In macroeconomics, an industry is a branch of an economy that produces a closely-related set of raw materials, goods, or services.[2] For example, one might refer to the wood industry or to the insurance industry.
When evaluating a single group or company, its dominant source of revenue is typically used by industry classifications to classify it within a specific industry.[3] For example the International Standard Industrial Classification (ISIC) – used directly or through derived classifications for the official statistics of most countries worldwide – classifies "statistical units" by the "economic activity in which they mainly engage". Industry is then defined as "set of statistical units that are classified into the same ISIC category".[4] However, a single business need not belong just to one industry, such as when a large business (often referred to as a conglomerate) diversifies across separate industries.
Industries, though associated with specific products, processes, and consumer markets, can evolve over time.
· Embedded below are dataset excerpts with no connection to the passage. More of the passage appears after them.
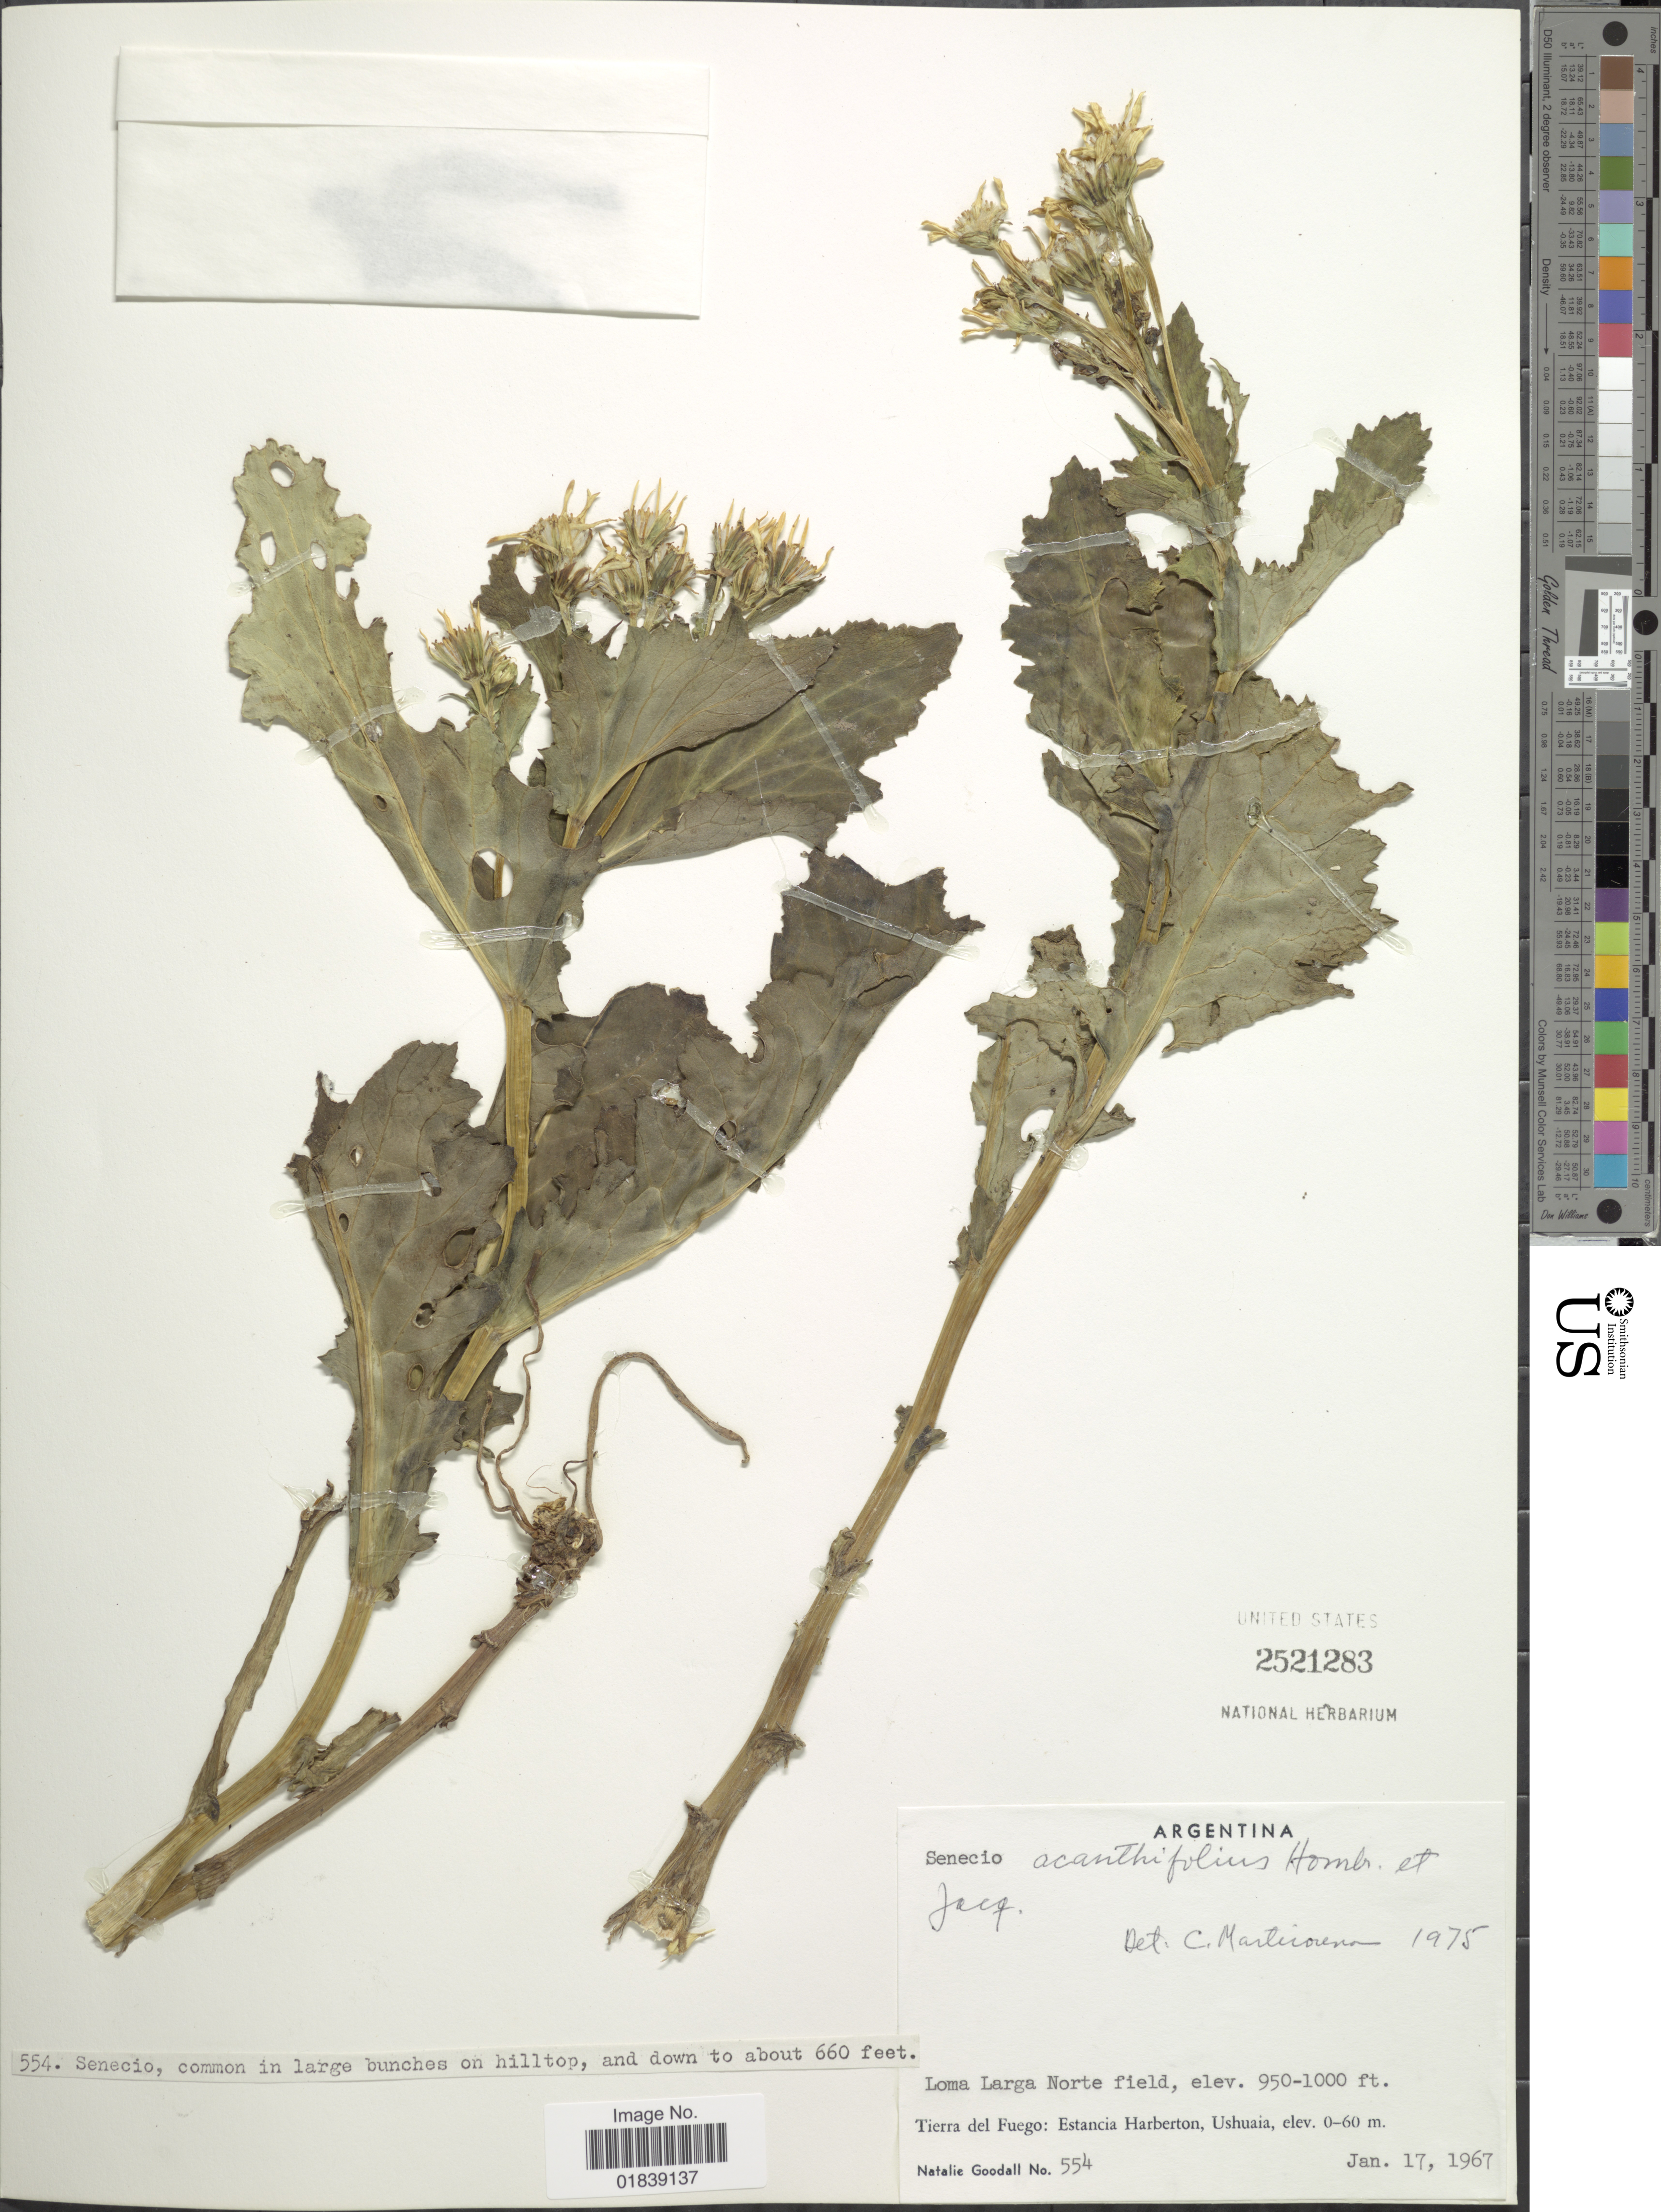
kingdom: Plantae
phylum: Tracheophyta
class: Magnoliopsida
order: Asterales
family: Asteraceae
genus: Senecio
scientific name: Senecio acanthifolius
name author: Hombr. & Jacquinot ex Decne.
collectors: N. Goodall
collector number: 554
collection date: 1967-01-17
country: Argentina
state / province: Tierra del Fuego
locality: Lona Larga Norte field, Estancia Harberton, Ushuaia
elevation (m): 290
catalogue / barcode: US 2521283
One distinct industry (for example, barrelmaking) may become limited to a tiny niche market and get mostly re-classified into another industry using new techniques. At the same time, entirely new industries may branch off from older ones once a significant market becomes apparent[citation needed] (as the semiconductor industry became distinguished from the wider electronics industry).
Industry classification is valuable for economic analysis because it leads to largely distinct categories with simple relationships. However, more complex cases, such as otherwise different processes yielding similar products, require an element of standardization and prevent any one schema from fitting all possible uses.
Economic theories group industries further into larger categories dubbed economic sectors.